Joy Neal Kidney’s grandparents Clabe and Leora Wilson received two telegrams like this and a third—the death of yet another child. In Leora’s Letters: The Story of Love and Loss for an Iowa Family during World War II, Kidney stitches their stories together.
Of her grandparents’ seven children, two girls and five boys, all five sons served either on ships in the navy or as pilots. Kidney’s aunt was married to a farmer who stayed on the farm to support the war effort. And though Kidney’s mother considered joining the WAVES, she instead married a flight instructor who, like my father, would have seen action had the war not ended.

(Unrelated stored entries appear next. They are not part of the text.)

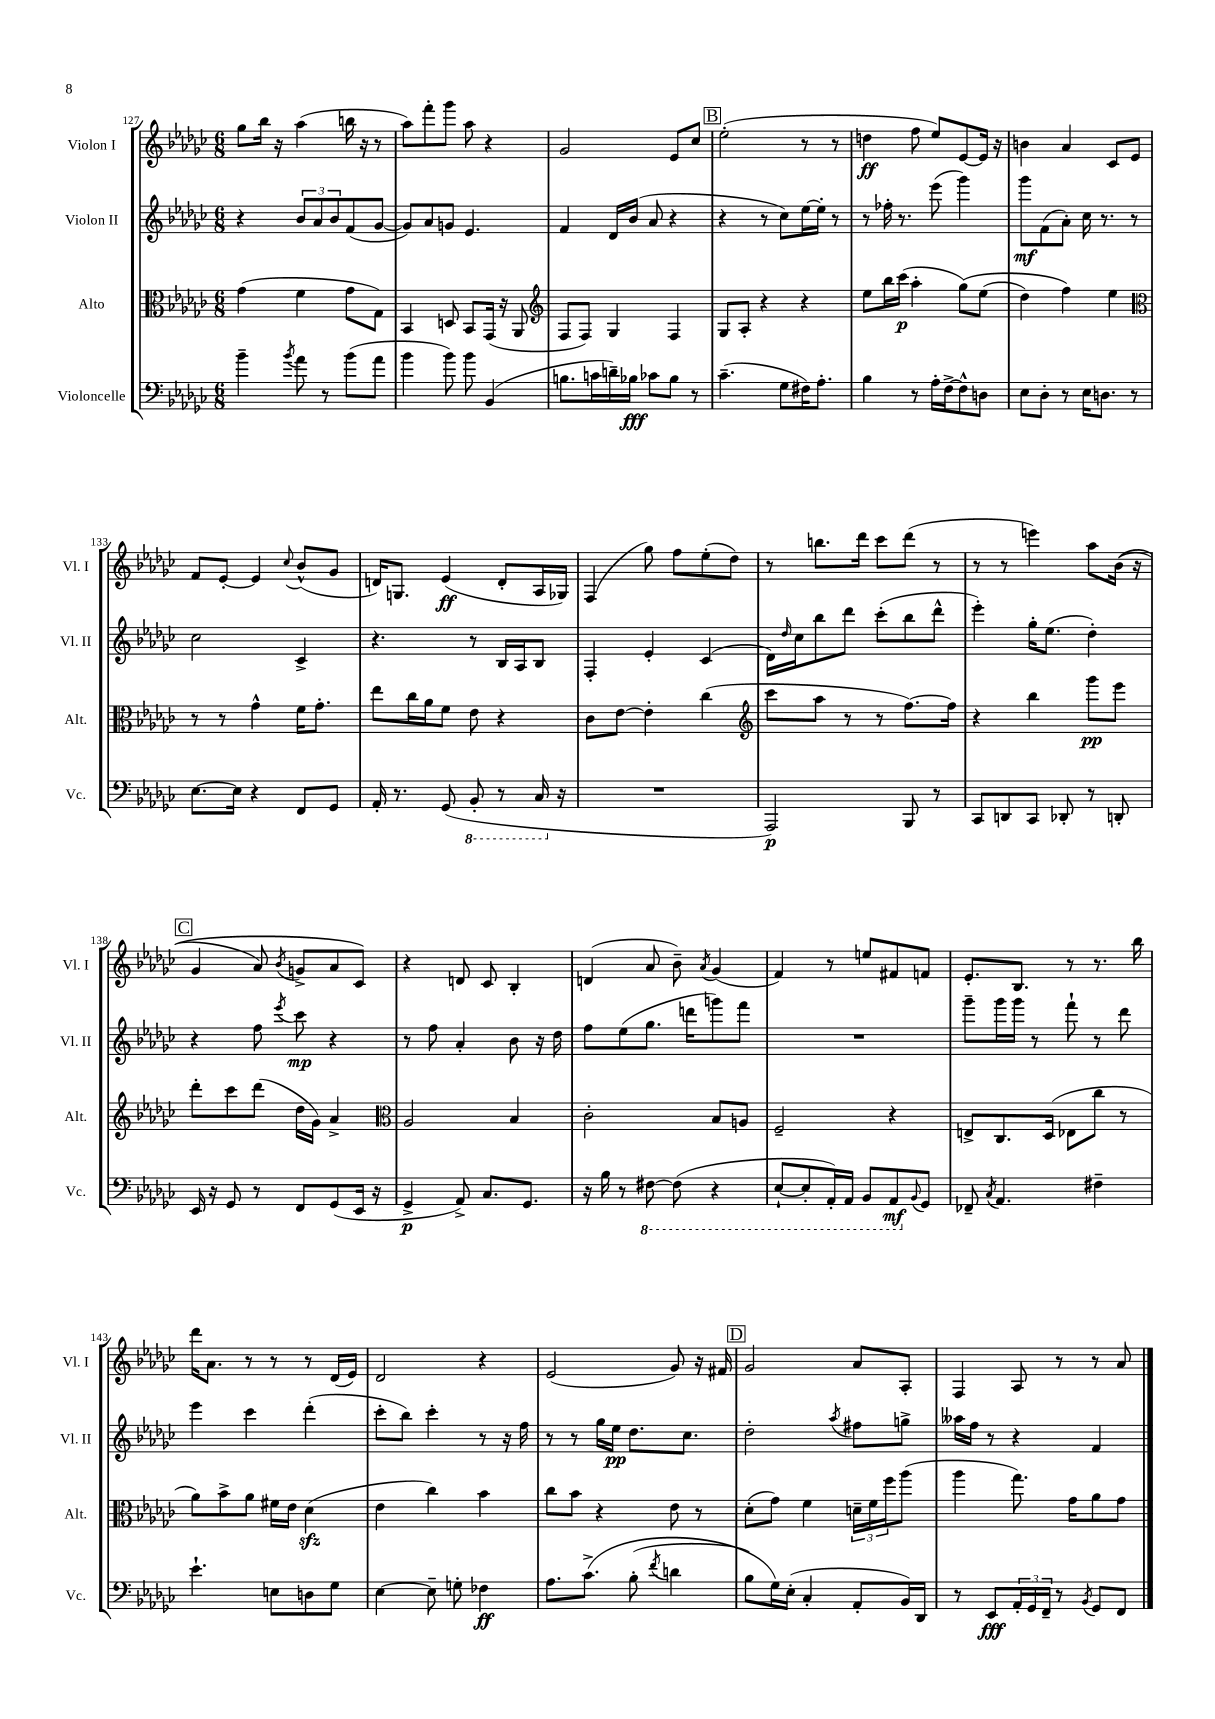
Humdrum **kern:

**kern	**dynam	**kern	**dynam	**kern	**dynam	**kern	**dynam
*part4	*part4	*part3	*part3	*part2	*part2	*part1	*part1
*staff4	*staff4	*staff3	*staff3	*staff2	*staff2	*staff1	*staff1
*I"Violoncelle	*	*I"Alto	*	*I"Violon II	*	*I"Violon I	*
*I'Vc.	*	*I'Alt.	*	*I'Vl. II	*	*I'Vl. I	*
*clefF4	*	*clefC3	*	*clefG2	*	*clefG2	*
*k[b-e-a-d-g-c-]	*	*k[b-e-a-d-g-c-]	*	*k[b-e-a-d-g-c-]	*	*k[b-e-a-d-g-c-]	*
*M6/8	*	*M6/8	*	*M6/8	*	*M6/8	*
=127	=127	=127	=127	=127	=127	=127	=127
4b-~\	.	(4g-\	.	4r	.	8gg-\L	.
.	.	.	.	.	.	16bb-\Jk	.
.	.	.	.	.	.	16r	.
8qb-/	.	.	.	.	.	.	.
8a-\	.	4f\	.	12b-/L	.	(4aa-\	.
.	.	.	.	12a-/	.	.	.
8r	.	.	.	.	.	.	.
.	.	.	.	12b-/	.	.	.
(8b-\L	.	8g-\L	.	(8f/	.	16bbn\	.
.	.	.	.	.	.	16r	.
8a-\J	.	8G-\J)	.	[8g-/J	.	8r	.
=128	=128	=128	=128	=128	=128	=128	=128
4b-\	.	4BB-/	.	8g-/L])	.	8aa-\L)	.
.	.	.	.	8a-/	.	8fff'\	.
8b-\)	.	8Dn/	.	8gn/J	.	8ggg-\J	.
8b-\	.	8BB-/L	.	4.e-/	.	8aa-\	.
(4BB-/	.	(16GG-/Jk	.	.	.	4r	.
.	.	16r	.	.	.	.	.
.	.	8AA-/	.	.	.	.	.
=129	=129	=129	=129	=129	=129	=129	=129
*	*	*clefG2	*	*	*	*	*
8.Bn\L	.	8F/L	.	4f/	.	2g-/	.
.	.	8F/J)	.	.	.	.	.
16cn\L	.	.	.	.	.	.	.
16dn~\)	.	4G-/	.	16d-/LL	.	.	.
16B-X\JJ	fff	.	.	(16b-/JJ	.	.	.
8c-X\L	.	.	.	8a-/	.	.	.
8B-\J	.	4F/	.	4r	.	8e-/L	.
8r	.	.	.	.	.	8cc-/J	.
!!LO:REH:place=s1:t=B
=130	=130	=130	=130	=130	=130	=130	=130
(4.c-~\	.	8G-/L	.	4r	.	(2ee-'\	.
.	.	8A-'/J	.	.	.	.	.
.	.	4r	.	8r	.	.	.
8G-\L	.	.	.	8cc-\L)	.	.	.
16F#X\K)	.	4r	.	[16ee-\L	.	8r	.
8.A-'\J	.	.	.	16ee-'\JJ]	.	.	.
.	.	.	.	8r	.	8r	.
=131	=131	=131	=131	=131	=131	=131	=131
4B-\	.	8ee-\L	.	8r	.	4ddn\	ff
.	.	16bb-\L	.	16ff-X'\	.	.	.
.	.	(16ccc-\JJ	p	8.r	.	.	.
8r	.	4aa-'\	.	.	.	8ff\	.
16A-'\LL	.	.	.	(8eee-\	.	8ee-/L)	.
[16F^\J	.	.	.	.	.	.	.
8F^^\]	.	(8gg-\L)	.	4ggg-\)	.	[8e-/	.
8Dn\J	.	(8ee-\J	.	.	.	16e-/Jk]	.
.	.	.	.	.	.	16r	.
=132	=132	=132	=132	=132	=132	=132	=132
8E-\L	.	4dd-\)	.	8ggg-\L	mf	4bn\	.
8D-'\J	.	.	.	(8f\	.	.	.
8r	.	4ff\)	.	8a-'\J)	.	4a-/	.
16E-\KL	.	.	.	16cc-\	.	.	.
8.Dn\J	.	.	.	8.r	.	.	.
.	.	4ee-\	.	.	.	8c-/L	.
8r	.	.	.	8r	.	8e-/J	.
!!LO:LB:g=z
=133	=133	=133	=133	=133	=133	=133	=133
*	*	*clefC3	*	*	*	*	*
[8.E-\L	.	8r	.	2cc-\	.	8f/L	.
.	.	8r	.	.	.	[8e-'/J	.
16E-\Jk]	.	.	.	.	.	.	.
4r	.	4g-^^\	.	.	.	4e-/]	.
.	.	.	.	.	.	8qqcc-/	.
8FF/L	.	16f\KL	.	4c-^/	.	(8b-^^/L	.
.	.	8.g-'\J	.	.	.	.	.
8GG-/J	.	.	.	.	.	8g-/J	.
=134	=134	=134	=134	=134	=134	=134	=134
16AA-'/	.	8ee-\L	.	4.r	.	16dn/KL)	.
8.r	.	.	.	.	.	8.Gn/J	.
.	.	16cc-\L	.	.	.	.	.
.	.	16a-\J	.	.	.	.	.
(8GG-/	.	8f\J	.	.	.	(4e-/	ff
*8ba	*	*	*	*	*	*	*
8BBB-'/	.	8e-\	.	8r	.	.	.
8r	.	4r	.	16B-/LL	.	8d'/L	.
.	.	.	.	16A-/J	.	.	.
16CC-/	.	.	.	8B-/J	.	16A-/L	.
*X8ba	*	*	*	*	*	*	*
16r	.	.	.	.	.	16G-X/JJ)	.
=135	=135	=135	=135	=135	=135	=135	=135
2.r	.	8c-\L	.	4F'/	.	(4F/	.
.	.	[8e-\J	.	.	.	.	.
.	.	4e-'\]	.	4e-'/	.	8gg-\)	.
.	.	.	.	.	.	8ff\L	.
.	.	(4cc-\	.	(4c-/	.	(8ee-'\	.
.	.	.	.	.	.	8dd-\J)	.
=136	=136	=136	=136	=136	=136	=136	=136
*	*	*clefG2	*	*	*	*	*
2AAA-/)	p	8ccc-\L	.	16d-\LL)	.	8r	.
.	.	.	.	16qqdd-/	.	.	.
.	.	.	.	16cc-\J	.	.	.
.	.	8aa-\J	.	8bb-\	.	8.bbn\L	.
.	.	8r	.	8ddd-\J	.	.	.
.	.	.	.	.	.	16ddd-\Jk	.
.	.	8r	.	(8ccc-'\L	.	8ccc-\L	.
8BBB-/	.	[8.ff\L)	.	8bb-\	.	(8ddd-\J	.
8r	.	.	.	8ddd-^^\J	.	8r	.
.	.	16ff\Jk]	.	.	.	.	.
=137	=137	=137	=137	=137	=137	=137	=137
8CC-/L	.	4r	.	4eee-'\)	.	8r	.
8DDn/	.	.	.	.	.	8r	.
8CC-/J	.	4bb-\	.	16gg-'\KL	.	4eeen\)	.
.	.	.	.	(8.ee-\J	.	.	.
8DD-X'/	.	.	.	.	.	.	.
8r	.	8ggg-\L	pp	4dd-'\)	.	8aa-\L	.
8DDn'/	.	8eee-\J	.	.	.	((16b-\Jk	.
.	.	.	.	.	.	16r	.
!!LO:LB:g=z
!!LO:REH:place=s1:t=C
=138	=138	=138	=138	=138	=138	=138	=138
16EE-/	.	8ddd-'\L	.	4r	.	4g-/	.
16r	.	.	.	.	.	.	.
8GG-/	.	8ccc-\	.	.	.	.	.
8r	.	(8ddd-\J	.	8ff\	.	8a-/)	.
.	.	.	.	8qeee-/	.	8qb-/	.
8FF/L	.	16dd-\LL	.	8ccc-\	mp	8gn^/L	.
.	.	16g-\JJ)	.	.	.	.	.
(8GG-/	.	4a-^/	.	4r	.	8a-/	.
16EE-/Jk	.	.	.	.	.	8c-/J)	.
16r	.	.	.	.	.	.	.
=139	=139	=139	=139	=139	=139	=139	=139
*	*	*clefC3	*	*	*	*	*
4GG-^/	p	2A-/	.	8r	.	4r	.
.	.	.	.	8ff\	.	.	.
8AA-^/)	.	.	.	4a-'/	.	8dn/	.
8.C-/L	.	.	.	.	.	8c-/	.
.	.	4B-/	.	8b-\	.	4B-'/	.
8.GG-/J	.	.	.	.	.	.	.
.	.	.	.	16r	.	.	.
.	.	.	.	16dd-\	.	.	.
=140	=140	=140	=140	=140	=140	=140	=140
16r	.	2c-'\	.	8ff\L	.	(4dn/	.
16B-\	.	.	.	.	.	.	.
8r	.	.	.	(8ee-\	.	.	.
*8ba	*	*	*	*	*	*	*
[8FF#X\	.	.	.	8.gg-\J	.	8a-/	.
(8FF#\]	.	.	.	.	.	8b-~\)	.
.	.	.	.	16dddn\KL	.	.	.
.	.	.	.	.	.	8qa-/	.
4r	.	8B-/L	.	8gggn\)	.	(4g-/	.
.	.	8An/J	.	8fff\J	.	.	.
=141	=141	=141	=141	=141	=141	=141	=141
[8EE-`/L	.	2F~/	.	2.r	.	4f/)	.
8EE-'/]	.	.	.	.	.	.	.
16AAA-'/L)	.	.	.	.	.	8r	.
16AAA-/JJ	.	.	.	.	.	.	.
8BBB-/L	.	.	.	.	.	8een/L	.
8AAA-/	mf	4r	.	.	.	8f#X/	.
*X8ba	*	*	*	*	*	*	*
8qqBB-/	.	.	.	.	.	.	.
8GG-/J	.	.	.	.	.	8fn/J	.
=142	=142	=142	=142	=142	=142	=142	=142
8FF-X~/	.	8En^/L	.	8ggg-~\L	.	8.e-'/L	.
8qC-/	.	.	.	.	.	.	.
4.AA-/	.	8.C-/	.	16ggg-\L	.	.	.
.	.	.	.	16ggg-\JJ	.	8.B-/J	.
.	.	.	.	8r	.	.	.
.	.	(16D-/Jk	.	.	.	.	.
.	.	8E-X\L	.	8fff`\	.	8r	.
4F#X~\	.	8cc-\J	.	8r	.	8.r	.
.	.	8r	.	8ddd-\	.	.	.
.	.	.	.	.	.	16bb-\	.
!!LO:LB:g=z
=143	=143	=143	=143	=143	=143	=143	=143
4.e-`\	.	8a-\L)	.	4eee-\	.	16ddd-\KL	.
.	.	.	.	.	.	8.a-\J	.
.	.	8b-^\	.	.	.	.	.
.	.	8a-\J	.	4ccc-\	.	8r	.
8En\L	.	16f#X\LL	.	.	.	8r	.
.	.	16e-\JJ	.	.	.	.	.
8Dn\	.	(4d-zz\	.	(4ddd-'\	.	8r	.
8G-\J	.	.	.	.	.	(16d-/LL	.
.	.	.	.	.	.	16e-/JJ)	.
=144	=144	=144	=144	=144	=144	=144	=144
[4E-\	.	4e-\	.	8ccc-'\L	.	2d-/	.
.	.	.	.	8bb-\J)	.	.	.
8E-~\]	.	4cc-\)	.	4ccc-'\	.	.	.
8Gn'\	.	.	.	.	.	.	.
4F-X\	ff	4b-\	.	8r	.	4r	.
.	.	.	.	16r	.	.	.
.	.	.	.	16ff\	.	.	.
=145	=145	=145	=145	=145	=145	=145	=145
8.A-\L	.	8cc-\L	.	8r	.	(2e-/	.
.	.	8b-\J	.	8r	.	.	.
(8.c-^\J	.	.	.	.	.	.	.
.	.	4r	.	16gg-\LL	.	.	.
.	.	.	.	16ee-\JJ	pp	.	.
(8B-'\	.	.	.	8.dd-\L	.	.	.
8qf/	.	.	.	.	.	.	.
4dn\	.	8e-\	.	.	.	8g-/)	.
.	.	.	.	8.cc-\J	.	.	.
.	.	8r	.	.	.	16r	.
.	.	.	.	.	.	16f#X/	.
!!LO:REH:place=s1:t=D
=146	=146	=146	=146	=146	=146	=146	=146
8B-\L)	.	(8d-'\L	.	2dd-'\	.	2g-/	.
16G-\L)	.	8g-\J)	.	.	.	.	.
(16E-'\JJ	.	.	.	.	.	.	.
4C-'/	.	4f\	.	.	.	.	.
.	.	.	.	8qaa-/	.	.	.
8AA-'/L	.	24dn~\LL	.	8ff#X\L	.	8a-/L	.
.	.	24f\	.	.	.	.	.
.	.	24ff\J	.	.	.	.	.
16BB-/L)	.	(8aa-\J	.	8ggn^\J	.	8A-'/J	.
16DD-/JJ	.	.	.	.	.	.	.
=147	=147	=147	=147	=147	=147	=147	=147
8r	.	4aa-\	.	16aa--X\LL	.	4F/	.
.	.	.	.	16ff\JJ	.	.	.
8EE-/L	fff	.	.	8r	.	.	.
24AA-'/L	.	8.gg-\)	.	4r	.	8A-/	.
24GG-/	.	.	.	.	.	.	.
24FF~/JJ	.	.	.	.	.	.	.
8r	.	.	.	.	.	8r	.
.	.	16g-\KL	.	.	.	.	.
8qBB-/	.	.	.	.	.	.	.
8GG-/L	.	8a-\	.	4f/	.	8r	.
8FF/J	.	8g-\J	.	.	.	8a-/	.
==	==	==	==	==	==	==	==
*-	*-	*-	*-	*-	*-	*-	*-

As mentioned in last fall’s Veteran’s Day post, of my father’s ten siblings, five were old enough to serve in the war and four did: my father’s oldest sister and brother, my father and his second younger brother. His first younger brother stayed on the farm, like Kidney’s uncle.
My grandparents never received the heartbreaking telegrams like the Wilsons did. Yet as I read Kidney’s book, particularly the family letters, I marveled at our families’ similarities. Our grandparents lived on farms with no running water or electricity though both had telephones on shared “party” lines. Long-short-long was the Wilson family ring. Both her grandmother and mine kept chickens and sold eggs. And they worried about their children who served in the war, hoping for the best.
During this time of uncertainty, our pastor at Bethany Lutheran Church is leading us in a Bible study of the book of Job. A devout man and prosperous, one might have thought righteousness the reason for Job’s prosperity—until he lost everything: livestock, servants, and children. Betrayed from within his community and without, brought down by what seemed like acts of God or natural disasters. Yet when faced with an alternate script, Job did what he’d always done: he worshipped God.
I imagine my grandparents counted their blessings when all their chicks came home. And the Wilsons grieved their losses as Job did, too, and so many other families during WWII. It’s hard to be grateful for an alternate script, knowing your children will never fulfill their dreams. But it’s precisely these times of testing that give us the greatest opportunities to grow our faith, as it was for Job.
In her grandmother’s obituary, which Kidney included at the end of her book, I noted another surprising similarity between our families. Leora had not seven but ten children, seven boys and three girls exactly like my grandmother. Leora and Clabe lost twin boys to whooping cough during the Depression and a girl to an enlarged heart. Another alternate script, and my grandparents had theirs, too.